All this is to cost massive amounts of money - the documentation shows MDL is to spend at
least $166 million over the next 10 years on inspections, maintenance and repair work. And that's assuming nothing else goes wrong with the Maui pipeline during that time.
Information contained in the Asset Management Plan shows that an average of more than $3 million is to be spent each year on a beefed-up maintenance and inspection programme - aerial inspections using helicopters and fixed-wing plane now take place over the entire pipeline route every three months, more troublesome areas are inspected every month, and the line is checked after every storm, flood or earthquake.
In addition, $3m to $4m will be spent annually on refurbishment and renewal maintenance, and close to $5.5 million is to be spent this year and no less than $1.5 million each year thereafter on maintaining and upgrading capital works such as the Pukearuhe repair project and various compressor stations along the pipeline's route.

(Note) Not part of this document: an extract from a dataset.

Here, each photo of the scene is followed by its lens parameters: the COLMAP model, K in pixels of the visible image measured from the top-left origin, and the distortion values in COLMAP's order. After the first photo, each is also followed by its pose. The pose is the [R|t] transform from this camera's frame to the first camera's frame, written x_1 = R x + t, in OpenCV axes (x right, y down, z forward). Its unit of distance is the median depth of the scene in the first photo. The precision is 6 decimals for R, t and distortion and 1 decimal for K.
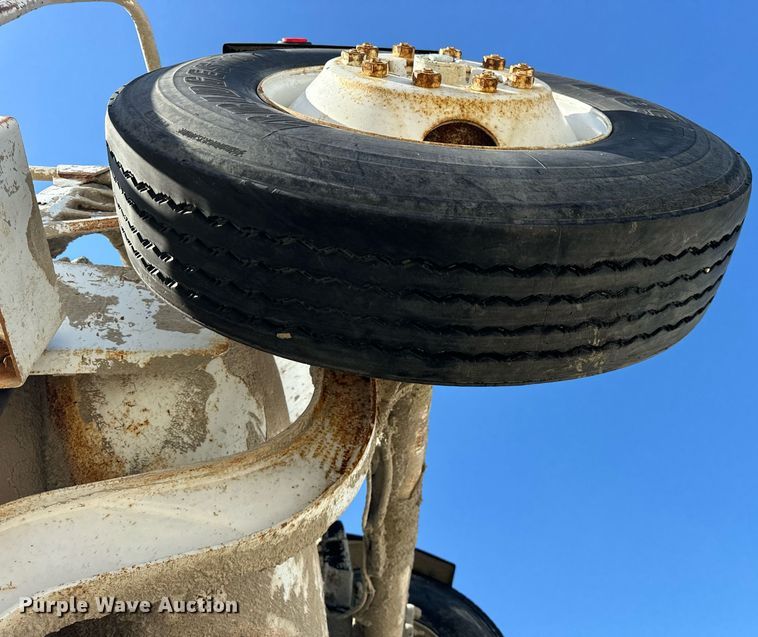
lens RADIAL K [[641.8, 0, 379.6], [0, 641.8, 291.4], [0, 0, 1]] dist [0.059737, -0.251605]
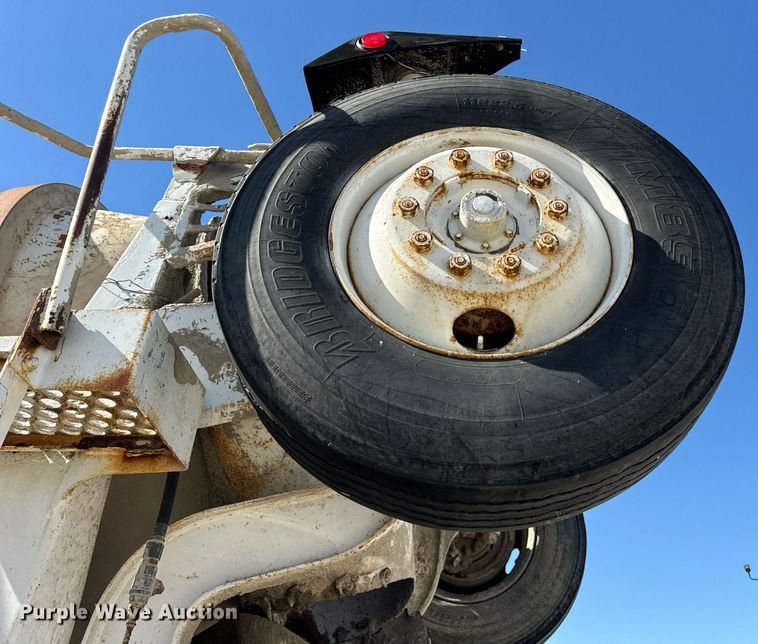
lens RADIAL K [[632.7, 0, 407.8], [0, 632.7, 322.9], [0, 0, 1]] dist [0.006535, -0.002292]
pose [[0.988497, 0.043789, -0.144761, 0.158833], [0.015678, 0.922341, 0.386058, -0.718553], [0.150424, -0.383886, 0.911045, -0.152554]]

But by far the biggest projected cost will be asset replacement and renewal. The report shows that close to $40 million is to be spent from next year on the White Cliffs realignment project, with other large amounts to be spent on equipment renewals at the compressor stations.
MDL spokesman John Pitman says while there's no imminent threat of the Maui pipeline failing, the most recent studies have made it obvious the work needs to be done now to protect it.
The Maui Pipeline
The Maui pipeline is a 307km high-pressure gas pipeline that runs from Oaonui to the Huntly Power Station. It went into operation in 1977, and has capacity to deliver 120 petajoules of gas a year.
The pipeline is owned by Maui Development on behalf of the joint venture that owns the Maui gasfield. The technical operator is Vector Gas.
Vector also owns several high-pressure gas pipelines that are directly connected to the Maui pipeline and which are used to supply major industrial plants, dairy factories and power stations throughout the upper North Island. The gas also goes into several low-pressure lines that distribute it to Auckland, Hamilton, Whangarei, Tauranga, Rotorua, Taupo, Gisborne and many other smaller towns. There, the gas is supplied to thousands of homes, businesses and essential services such as hospitals.
The Maui pipeline was originally built to supply gas from the Maui field to points nominated by the Crown. However since 2005 it has been operated as an Open Access pipeline and now carries gas from different Taranaki gas fields. There are currently 12 different parties who ship their gas through the line.
If the Maui line failed, the Vector line would not be capable of carrying anywhere near the gas required for normal operations throughout the upper North Island.
30 More Years?
The Maui pipeline is the backbone of New Zealand's gas transmission system.
Current natural gas sources look sufficient to maintain flows through the line to industrial and domestic markets for at least another 20 years. If local gas supplies did fall and LNG (liquefied natural gas) had to be imported, the Maui line would most likely be used to transmit this imported gas.
Therefore, given the latest gas supply forecast, the minimum desired asset life for the Maui line is a further 30 years.
Past 30 years there is less certainty about gas supply but it is prudent to assume demand for the Maui line will continue for as long as it is economical to maintain it.